* Aim of the exercise
Would you restate the listing word for word, with the images omitted?

* Available data

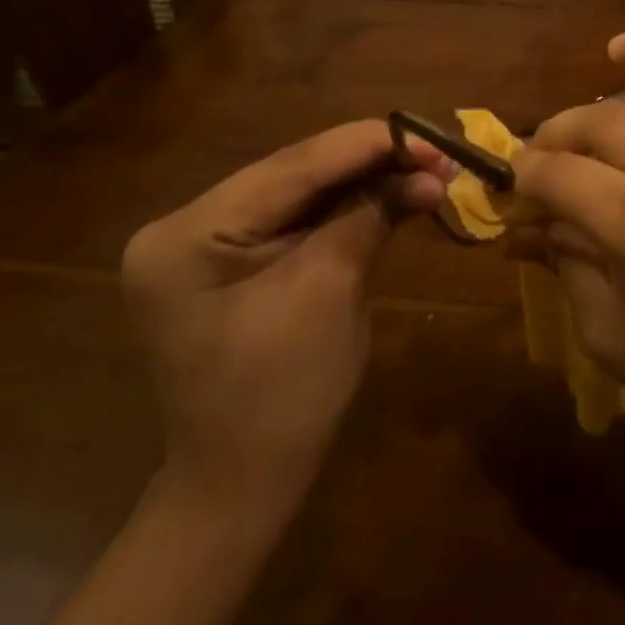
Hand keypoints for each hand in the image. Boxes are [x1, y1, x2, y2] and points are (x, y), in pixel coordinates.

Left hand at [122, 121, 449, 523]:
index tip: (430, 136)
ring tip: (427, 168)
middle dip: (370, 162)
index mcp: (187, 235)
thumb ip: (370, 217)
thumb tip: (428, 172)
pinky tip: (392, 192)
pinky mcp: (236, 261)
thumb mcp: (328, 293)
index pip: (291, 167)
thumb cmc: (280, 398)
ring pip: (303, 193)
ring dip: (366, 182)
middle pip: (295, 175)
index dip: (366, 145)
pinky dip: (349, 208)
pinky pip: (300, 220)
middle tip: (437, 152)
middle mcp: (187, 226)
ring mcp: (209, 244)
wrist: (243, 487)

* Answer area
Hand keypoints for each hand in the image. Boxes are [x1, y1, x2, y2] and points are (x, y), in pixel coordinates.

Left hand at [122, 121, 449, 523]:
index tip: (430, 136)
ring tip: (427, 168)
middle dip: (370, 162)
index mcp: (187, 235)
thumb ip: (370, 217)
thumb tip: (428, 172)
pinky tip: (392, 192)
pinky mcp: (236, 261)
thumb mcp: (328, 293)
index pip: (291, 167)
thumb cmc: (280, 398)
ring pip: (303, 193)
ring dip: (366, 182)
middle pip: (295, 175)
index dip: (366, 145)
pinky dip: (349, 208)
pinky pip: (300, 220)
middle tip: (437, 152)
middle mcp: (187, 226)
ring mcp: (209, 244)
wrist: (243, 487)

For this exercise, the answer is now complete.